Alors que les troupes russes progressent
sur le terrain,
la désinformation joue un rôle majeur
dans le conflit.
Moscou, qui a utilisé cette arme en amont
de son offensive militaire
-- et vous revenez aujourd'hui sur cette
stratégie informationnelle russe --
Sophie Malibeaux, quelle est
la méthode Poutine?
(SM) Hé bien, ces dernières semaines,
on a pu voir comment le président russe
s'employait à inverser les rôles, en fait,
faisant passer l'agressé pour l'agresseur.
Dans ces tout derniers discours,
Vladimir Poutine se présente
en libérateur de l'Ukraine,
et pas seulement
des provinces séparatistes du Donbass,
notamment lorsqu'il affirme, ce mercredi
sa volonté "de protéger le peuple
qui souffre" selon lui
"des abus et du génocide
du régime de Kiev."
Alors, sans nier l'importance des victimes
du conflit dans l'Est de l'Ukraine,
ce narratif du génocide de repose
sur aucune preuve:
pas plus que l’idée d'une junte
au pourvoir en Ukraine,
comme l'a mentionné, notamment,
l’ambassadeur de Russie à l'ONU,
puisque le président ukrainien
Volodymyr Zelenskyy
a été élu démocratiquement,
sans l’ombre d'un coup d'Etat.
Et puis, quand Vladimir Poutine évoque
enfin la "dénazification" de l'Ukraine,
on est, là encore, dans un registre
qui n'a rien à voir la réalité.
S'il existe en Ukraine, comme dans
le reste de l'Europe,
des groupuscules extrémistes,
le pays n'est pas sous le joug nazi,
c'est une fabrication.
> Grégory Genevrier, pour soutenir
cette thèse
d'une Russie agressée par l'Ukraine,
de nombreuses infox circulent
également sur les réseaux sociaux.
(GG) Oui, il y a par exemple ce que l'on
appelle des attaques aux faux drapeaux;
en l’occurrence, ce sont des vidéos
diffusées sur les réseaux sociaux,
censées montrer des violences
perpétrées par des Ukrainiens,
mais qui sont en réalité
de pures mises-en-scène:
exemple avec cette vidéo où l'on voit
des militaires progresser sur le terrain
avec leurs blindés: la légende prétend
qu'il s'agit de soldats ukrainiens
en train d'entrer illégalement
sur le territoire russe
non loin de la ville de Mitiatinskaya (?)

********************

● Objectifs
1 - Répondez aux questions suivantes d'après le texte fourni.
(a) Selon le texte, de quoi Vladimir Poutine se présente-t-il en libérateur dans ses derniers discours ?
(b) Comment le président ukrainien Volodymyr Zelenskyy a-t-il été élu ?
(c) Que prétend la légende de la vidéo montrant des militaires qui progressent avec leurs blindés ?
2 - Dans le texte fourni, recopiez le passage compris entre « (SM) Hé bien, ces » et « l'agressé pour l'agresseur. », inclus, en substituant « le chef du Kremlin » à « le président russe ».

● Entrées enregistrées
********************

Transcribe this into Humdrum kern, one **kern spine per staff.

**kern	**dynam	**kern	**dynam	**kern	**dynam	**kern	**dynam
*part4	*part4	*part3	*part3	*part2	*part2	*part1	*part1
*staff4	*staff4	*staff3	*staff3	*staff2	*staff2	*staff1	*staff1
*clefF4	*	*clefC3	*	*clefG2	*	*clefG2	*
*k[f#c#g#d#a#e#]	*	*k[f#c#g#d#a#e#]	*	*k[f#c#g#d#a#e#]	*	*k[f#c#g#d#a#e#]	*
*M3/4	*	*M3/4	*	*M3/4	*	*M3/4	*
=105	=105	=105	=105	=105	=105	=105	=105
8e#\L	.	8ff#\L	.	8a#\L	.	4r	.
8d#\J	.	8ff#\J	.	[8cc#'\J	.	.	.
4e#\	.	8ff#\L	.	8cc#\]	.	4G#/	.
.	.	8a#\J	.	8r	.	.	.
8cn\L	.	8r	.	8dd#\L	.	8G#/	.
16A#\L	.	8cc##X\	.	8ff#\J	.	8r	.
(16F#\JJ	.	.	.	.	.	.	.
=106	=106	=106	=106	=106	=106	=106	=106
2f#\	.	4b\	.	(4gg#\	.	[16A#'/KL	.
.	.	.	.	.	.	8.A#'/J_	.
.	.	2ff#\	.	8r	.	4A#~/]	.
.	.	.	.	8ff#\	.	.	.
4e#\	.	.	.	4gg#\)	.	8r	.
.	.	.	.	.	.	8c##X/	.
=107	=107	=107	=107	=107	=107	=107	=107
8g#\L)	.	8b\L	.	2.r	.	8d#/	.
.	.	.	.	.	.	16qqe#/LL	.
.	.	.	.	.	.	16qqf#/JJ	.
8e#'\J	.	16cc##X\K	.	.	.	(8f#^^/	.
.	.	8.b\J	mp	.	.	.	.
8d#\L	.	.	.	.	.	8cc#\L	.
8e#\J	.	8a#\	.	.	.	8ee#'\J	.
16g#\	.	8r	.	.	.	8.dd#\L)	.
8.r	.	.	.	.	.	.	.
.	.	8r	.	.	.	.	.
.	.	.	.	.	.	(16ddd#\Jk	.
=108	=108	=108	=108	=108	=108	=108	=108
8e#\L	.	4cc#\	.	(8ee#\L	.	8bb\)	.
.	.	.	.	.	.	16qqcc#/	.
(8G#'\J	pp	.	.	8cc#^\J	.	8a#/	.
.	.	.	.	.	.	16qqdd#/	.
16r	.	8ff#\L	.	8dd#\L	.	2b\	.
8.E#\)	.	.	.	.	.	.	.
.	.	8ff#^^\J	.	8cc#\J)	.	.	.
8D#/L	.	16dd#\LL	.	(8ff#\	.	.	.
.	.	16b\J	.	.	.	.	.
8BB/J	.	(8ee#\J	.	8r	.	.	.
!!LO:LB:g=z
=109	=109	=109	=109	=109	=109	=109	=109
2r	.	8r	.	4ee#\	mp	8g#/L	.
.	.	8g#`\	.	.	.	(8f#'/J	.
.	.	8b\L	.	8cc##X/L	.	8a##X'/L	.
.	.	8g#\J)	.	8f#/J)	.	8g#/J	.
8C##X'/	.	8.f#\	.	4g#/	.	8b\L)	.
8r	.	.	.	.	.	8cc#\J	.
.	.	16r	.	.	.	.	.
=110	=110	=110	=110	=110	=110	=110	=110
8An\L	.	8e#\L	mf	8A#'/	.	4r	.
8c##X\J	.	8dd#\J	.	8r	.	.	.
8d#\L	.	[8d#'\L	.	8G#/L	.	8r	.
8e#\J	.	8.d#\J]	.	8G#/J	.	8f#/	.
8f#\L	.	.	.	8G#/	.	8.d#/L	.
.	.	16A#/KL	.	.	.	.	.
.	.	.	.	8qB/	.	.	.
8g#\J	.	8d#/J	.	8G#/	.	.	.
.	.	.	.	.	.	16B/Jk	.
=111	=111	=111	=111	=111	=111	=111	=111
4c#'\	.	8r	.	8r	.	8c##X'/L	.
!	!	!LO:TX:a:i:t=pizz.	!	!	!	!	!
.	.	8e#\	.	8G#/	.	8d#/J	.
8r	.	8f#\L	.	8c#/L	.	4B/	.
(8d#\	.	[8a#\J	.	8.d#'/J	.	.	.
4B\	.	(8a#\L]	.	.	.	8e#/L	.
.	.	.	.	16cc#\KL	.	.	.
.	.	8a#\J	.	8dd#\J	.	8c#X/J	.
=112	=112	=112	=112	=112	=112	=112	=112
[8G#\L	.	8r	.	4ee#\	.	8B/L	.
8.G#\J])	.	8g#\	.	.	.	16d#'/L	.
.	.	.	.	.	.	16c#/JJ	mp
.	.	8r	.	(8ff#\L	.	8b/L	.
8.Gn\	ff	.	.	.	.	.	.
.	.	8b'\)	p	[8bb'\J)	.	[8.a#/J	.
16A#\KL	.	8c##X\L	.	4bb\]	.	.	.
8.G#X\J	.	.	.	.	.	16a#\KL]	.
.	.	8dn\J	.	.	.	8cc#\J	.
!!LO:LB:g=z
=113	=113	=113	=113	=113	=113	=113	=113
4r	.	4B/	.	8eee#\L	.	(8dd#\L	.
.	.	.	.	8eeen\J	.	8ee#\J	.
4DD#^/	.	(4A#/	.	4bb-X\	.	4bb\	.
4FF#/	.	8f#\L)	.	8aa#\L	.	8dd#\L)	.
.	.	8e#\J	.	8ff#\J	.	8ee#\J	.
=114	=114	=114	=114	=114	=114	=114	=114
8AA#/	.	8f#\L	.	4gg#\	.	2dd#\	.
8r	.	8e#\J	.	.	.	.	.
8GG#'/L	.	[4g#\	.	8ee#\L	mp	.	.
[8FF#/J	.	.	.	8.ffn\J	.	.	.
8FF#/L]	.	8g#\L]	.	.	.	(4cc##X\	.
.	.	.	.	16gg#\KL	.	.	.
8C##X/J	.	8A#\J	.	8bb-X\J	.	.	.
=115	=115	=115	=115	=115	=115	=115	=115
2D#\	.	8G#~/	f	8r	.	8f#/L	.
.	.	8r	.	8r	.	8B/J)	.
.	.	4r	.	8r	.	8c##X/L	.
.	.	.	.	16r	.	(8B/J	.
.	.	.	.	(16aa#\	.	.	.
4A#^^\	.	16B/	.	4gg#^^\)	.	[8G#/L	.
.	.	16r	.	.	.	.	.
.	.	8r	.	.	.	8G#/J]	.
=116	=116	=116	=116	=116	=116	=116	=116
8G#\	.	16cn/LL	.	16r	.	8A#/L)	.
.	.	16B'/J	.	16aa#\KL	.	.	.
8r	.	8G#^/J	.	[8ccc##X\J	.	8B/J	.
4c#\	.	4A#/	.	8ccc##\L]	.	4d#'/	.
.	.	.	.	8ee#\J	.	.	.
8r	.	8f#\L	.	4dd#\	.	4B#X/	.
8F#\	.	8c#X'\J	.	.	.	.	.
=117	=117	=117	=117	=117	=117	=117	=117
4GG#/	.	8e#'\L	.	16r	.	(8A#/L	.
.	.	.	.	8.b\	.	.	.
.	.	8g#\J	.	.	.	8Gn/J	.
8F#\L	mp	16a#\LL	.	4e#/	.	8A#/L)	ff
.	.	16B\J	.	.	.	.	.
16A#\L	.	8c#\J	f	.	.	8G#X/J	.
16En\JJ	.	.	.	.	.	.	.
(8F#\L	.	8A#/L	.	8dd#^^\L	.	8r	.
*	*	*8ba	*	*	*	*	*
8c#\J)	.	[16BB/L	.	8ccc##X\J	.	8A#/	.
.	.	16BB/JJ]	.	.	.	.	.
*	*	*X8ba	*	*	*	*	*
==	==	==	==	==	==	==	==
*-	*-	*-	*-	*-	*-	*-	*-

********************

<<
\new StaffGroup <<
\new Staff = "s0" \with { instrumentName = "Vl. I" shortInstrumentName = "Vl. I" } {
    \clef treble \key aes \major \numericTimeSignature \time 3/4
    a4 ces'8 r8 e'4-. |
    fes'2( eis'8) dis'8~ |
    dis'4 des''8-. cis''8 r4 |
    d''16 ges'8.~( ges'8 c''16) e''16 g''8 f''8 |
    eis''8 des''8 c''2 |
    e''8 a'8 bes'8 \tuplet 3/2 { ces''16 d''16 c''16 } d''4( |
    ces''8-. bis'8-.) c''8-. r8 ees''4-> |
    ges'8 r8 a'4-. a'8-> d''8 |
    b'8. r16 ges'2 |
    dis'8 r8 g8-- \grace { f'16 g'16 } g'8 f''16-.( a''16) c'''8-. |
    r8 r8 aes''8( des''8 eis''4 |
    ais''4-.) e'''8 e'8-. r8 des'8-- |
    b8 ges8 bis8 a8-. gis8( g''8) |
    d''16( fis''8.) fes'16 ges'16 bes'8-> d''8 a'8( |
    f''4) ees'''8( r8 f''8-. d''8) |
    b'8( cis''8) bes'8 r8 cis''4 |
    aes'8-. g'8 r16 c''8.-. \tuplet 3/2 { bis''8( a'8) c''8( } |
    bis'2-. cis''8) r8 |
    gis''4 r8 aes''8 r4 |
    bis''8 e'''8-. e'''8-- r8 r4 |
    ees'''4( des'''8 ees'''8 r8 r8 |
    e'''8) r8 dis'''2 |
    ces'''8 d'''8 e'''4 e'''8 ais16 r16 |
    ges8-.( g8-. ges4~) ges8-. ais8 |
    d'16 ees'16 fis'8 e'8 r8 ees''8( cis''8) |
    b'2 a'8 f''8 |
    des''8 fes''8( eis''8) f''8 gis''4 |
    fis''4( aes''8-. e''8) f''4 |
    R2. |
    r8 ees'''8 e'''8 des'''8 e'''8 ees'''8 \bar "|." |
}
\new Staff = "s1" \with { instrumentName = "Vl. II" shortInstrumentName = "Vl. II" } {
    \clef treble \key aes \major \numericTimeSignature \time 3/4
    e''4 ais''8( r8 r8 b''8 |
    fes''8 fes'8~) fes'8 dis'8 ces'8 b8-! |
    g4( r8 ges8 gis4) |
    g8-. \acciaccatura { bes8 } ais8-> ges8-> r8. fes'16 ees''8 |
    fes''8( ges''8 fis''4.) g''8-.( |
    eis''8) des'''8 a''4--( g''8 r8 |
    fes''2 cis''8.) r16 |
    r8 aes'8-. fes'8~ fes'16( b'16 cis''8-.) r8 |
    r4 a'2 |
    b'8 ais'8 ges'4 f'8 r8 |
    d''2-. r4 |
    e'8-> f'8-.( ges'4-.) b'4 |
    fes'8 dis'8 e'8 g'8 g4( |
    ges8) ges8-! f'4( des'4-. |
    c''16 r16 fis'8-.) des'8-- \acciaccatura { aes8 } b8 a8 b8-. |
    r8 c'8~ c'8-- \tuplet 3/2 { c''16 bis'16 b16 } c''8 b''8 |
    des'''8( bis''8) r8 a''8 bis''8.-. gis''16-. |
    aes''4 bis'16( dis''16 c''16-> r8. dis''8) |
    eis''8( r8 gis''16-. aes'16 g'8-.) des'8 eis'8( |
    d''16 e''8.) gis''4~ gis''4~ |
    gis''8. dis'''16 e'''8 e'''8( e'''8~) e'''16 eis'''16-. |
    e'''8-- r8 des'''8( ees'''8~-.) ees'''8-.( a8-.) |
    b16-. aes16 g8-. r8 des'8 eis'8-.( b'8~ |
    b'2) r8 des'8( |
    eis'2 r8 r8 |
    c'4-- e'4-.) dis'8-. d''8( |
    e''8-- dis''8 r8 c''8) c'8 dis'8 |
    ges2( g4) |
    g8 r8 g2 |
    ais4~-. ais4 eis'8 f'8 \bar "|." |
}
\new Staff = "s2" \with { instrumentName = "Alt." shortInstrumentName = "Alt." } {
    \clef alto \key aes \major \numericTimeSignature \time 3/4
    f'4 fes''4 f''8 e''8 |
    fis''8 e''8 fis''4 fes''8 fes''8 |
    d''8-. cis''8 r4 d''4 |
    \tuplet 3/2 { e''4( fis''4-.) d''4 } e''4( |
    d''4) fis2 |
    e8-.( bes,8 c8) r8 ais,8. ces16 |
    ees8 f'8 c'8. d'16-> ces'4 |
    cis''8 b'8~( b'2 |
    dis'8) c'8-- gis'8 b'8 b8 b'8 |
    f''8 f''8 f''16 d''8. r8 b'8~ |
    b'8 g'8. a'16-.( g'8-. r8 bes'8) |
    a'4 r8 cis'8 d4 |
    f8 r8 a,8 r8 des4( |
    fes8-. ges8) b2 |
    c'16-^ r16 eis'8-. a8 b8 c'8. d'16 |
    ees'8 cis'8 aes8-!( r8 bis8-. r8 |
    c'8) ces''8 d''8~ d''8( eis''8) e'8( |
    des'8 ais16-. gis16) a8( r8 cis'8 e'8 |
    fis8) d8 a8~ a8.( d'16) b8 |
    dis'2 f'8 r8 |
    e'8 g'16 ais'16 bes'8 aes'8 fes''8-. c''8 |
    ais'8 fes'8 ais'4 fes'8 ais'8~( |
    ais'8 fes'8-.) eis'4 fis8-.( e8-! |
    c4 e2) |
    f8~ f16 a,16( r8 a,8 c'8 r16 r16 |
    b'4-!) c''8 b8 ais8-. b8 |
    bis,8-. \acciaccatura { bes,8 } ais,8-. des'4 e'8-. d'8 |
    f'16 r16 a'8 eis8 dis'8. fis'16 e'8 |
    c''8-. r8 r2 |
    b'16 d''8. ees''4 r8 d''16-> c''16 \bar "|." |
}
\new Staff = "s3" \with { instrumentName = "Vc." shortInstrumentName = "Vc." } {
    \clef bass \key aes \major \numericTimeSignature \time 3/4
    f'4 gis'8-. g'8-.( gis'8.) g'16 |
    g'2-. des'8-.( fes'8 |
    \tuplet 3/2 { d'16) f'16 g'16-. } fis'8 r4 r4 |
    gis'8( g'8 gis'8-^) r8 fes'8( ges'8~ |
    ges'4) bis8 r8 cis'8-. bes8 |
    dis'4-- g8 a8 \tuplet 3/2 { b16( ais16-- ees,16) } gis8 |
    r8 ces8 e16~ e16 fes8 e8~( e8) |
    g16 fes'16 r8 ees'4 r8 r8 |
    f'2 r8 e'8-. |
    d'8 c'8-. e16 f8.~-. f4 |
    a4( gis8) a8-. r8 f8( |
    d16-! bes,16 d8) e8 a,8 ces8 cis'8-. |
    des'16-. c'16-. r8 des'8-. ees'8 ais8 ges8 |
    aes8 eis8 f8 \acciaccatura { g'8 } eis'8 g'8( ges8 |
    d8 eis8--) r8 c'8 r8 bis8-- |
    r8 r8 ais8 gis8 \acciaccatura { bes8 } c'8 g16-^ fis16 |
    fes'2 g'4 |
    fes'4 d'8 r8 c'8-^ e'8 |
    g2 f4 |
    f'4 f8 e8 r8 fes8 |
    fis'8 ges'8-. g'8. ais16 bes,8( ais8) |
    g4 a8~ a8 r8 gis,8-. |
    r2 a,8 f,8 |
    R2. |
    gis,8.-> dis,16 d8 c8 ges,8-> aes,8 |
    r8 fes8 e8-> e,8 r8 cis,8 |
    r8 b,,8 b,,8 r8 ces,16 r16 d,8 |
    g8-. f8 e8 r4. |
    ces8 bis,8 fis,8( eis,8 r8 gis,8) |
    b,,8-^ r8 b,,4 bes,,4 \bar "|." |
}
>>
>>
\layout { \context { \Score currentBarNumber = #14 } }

********************

● Réponses
1 -
(a) Il se présente en libérateur de l'Ukraine, et pas seulement des provinces séparatistes du Donbass.
(b) Il a été élu démocratiquement, sans l'ombre d'un coup d'État.
(c) Elle prétend qu'il s'agit de soldats ukrainiens en train d'entrer illégalement sur le territoire russe.

2 -
(SM) Hé bien, ces dernières semaines,
on a pu voir comment le chef du Kremlin
s'employait à inverser les rôles, en fait,
faisant passer l'agressé pour l'agresseur.